• **Exercises to complete**
1) Print the post headed "Cases in Indo-European" in full, with every line unchanged.
2) In the entries, output the stretch from the line containing "How many data points does each series have?" through the line containing "The Bitcoin slice", including both of those lines, and reproduce it unchanged. Leave the pictures out of your answer.

═════ Excerpt to read ═════

Cases in Indo-European

H. Mark Hubey HubeyH at Mail.Montclair.edu
Wed Jan 27 03:59:22 UTC 1999


[ moderator re-formatted ]

Dr. John E. McLaughlin and Michelle R. Sutton wrote:

[ moderator snip ]

> Unfortunately, there's no linguistics behind it.  Take syntactic change, for
> example.  Thirty years ago, there was no discourse connector/predicate
> marker/etc.  'like'.  Now it is like becoming the most widespread marker in
> the American language.  Deal with it.  Our language is constantly changing in
> ways that you would consider large-scale.  Another example is the common
> rising intonation on the end of like all declarative sentences.  Like, you
> know, it's not a question, but it's just a statement (rising intonation right
> up like through the period).  Most Americans treat the written language as a
> separate tongue and speak in a different manner, splitting infinitives,
> dangling prepositions, piling on negatives, adding 'like', infixing 'f**king'
> in prestress position.  There are hundreds of things going on in standard
> American dialects that have no reflection in the writing system because
> Americans have perceived a difference.

═════ Data for this task ═════

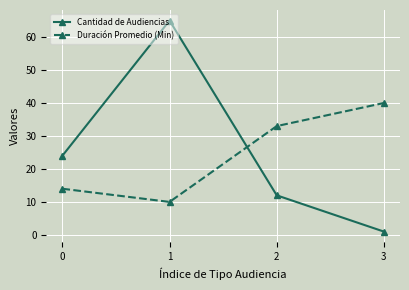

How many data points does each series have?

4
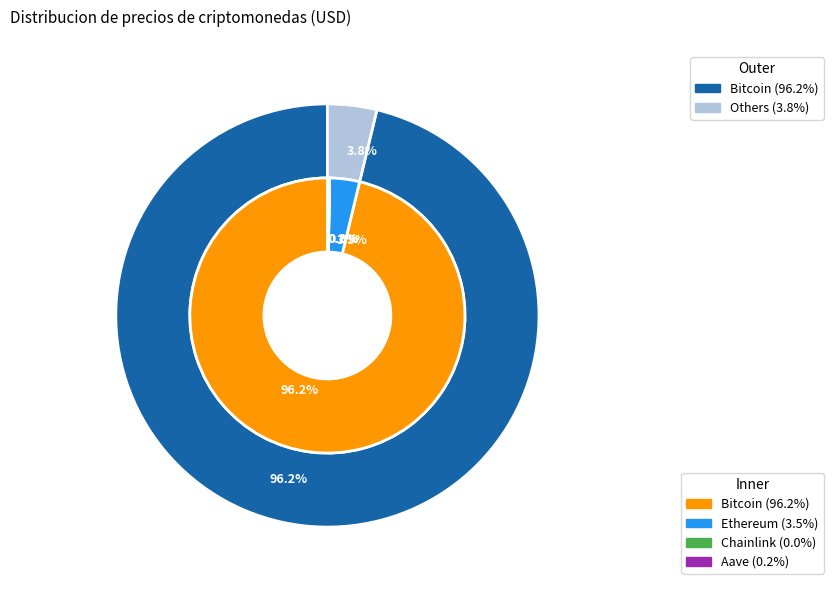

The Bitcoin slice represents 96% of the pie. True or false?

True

═════
═════ Data for this task ═════

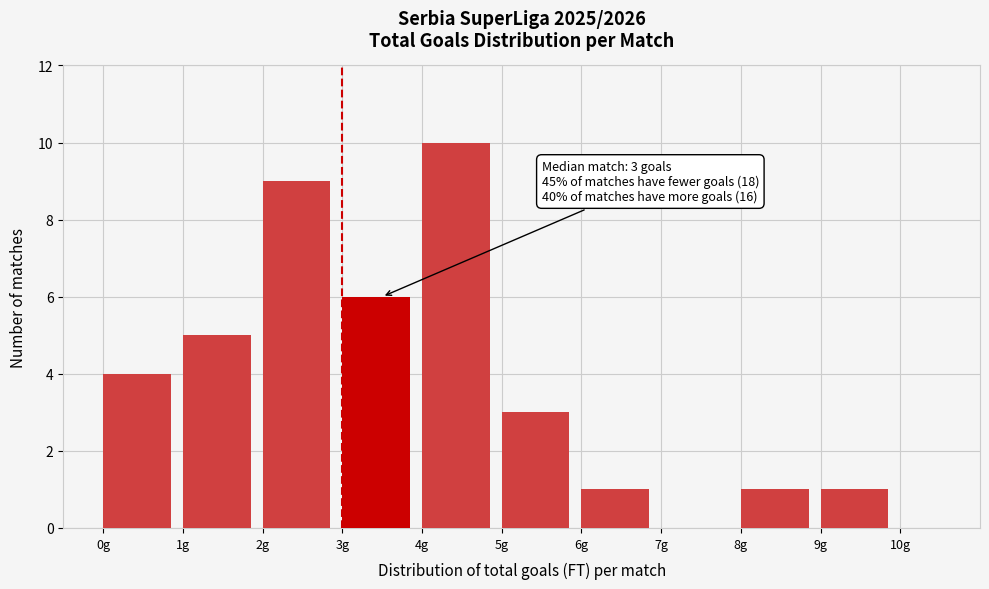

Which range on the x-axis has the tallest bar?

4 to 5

═════

• **Results of the exercise**
1)
Cases in Indo-European

H. Mark Hubey HubeyH at Mail.Montclair.edu
Wed Jan 27 03:59:22 UTC 1999


[ moderator re-formatted ]

Dr. John E. McLaughlin and Michelle R. Sutton wrote:

[ moderator snip ]

> Unfortunately, there's no linguistics behind it.  Take syntactic change, for
> example.  Thirty years ago, there was no discourse connector/predicate
> marker/etc.  'like'.  Now it is like becoming the most widespread marker in
> the American language.  Deal with it.  Our language is constantly changing in
> ways that you would consider large-scale.  Another example is the common
> rising intonation on the end of like all declarative sentences.  Like, you
> know, it's not a question, but it's just a statement (rising intonation right
> up like through the period).  Most Americans treat the written language as a
> separate tongue and speak in a different manner, splitting infinitives,
> dangling prepositions, piling on negatives, adding 'like', infixing 'f**king'
> in prestress position.  There are hundreds of things going on in standard
> American dialects that have no reflection in the writing system because
> Americans have perceived a difference.

2)
How many data points does each series have?

4

The Bitcoin slice represents 96% of the pie. True or false?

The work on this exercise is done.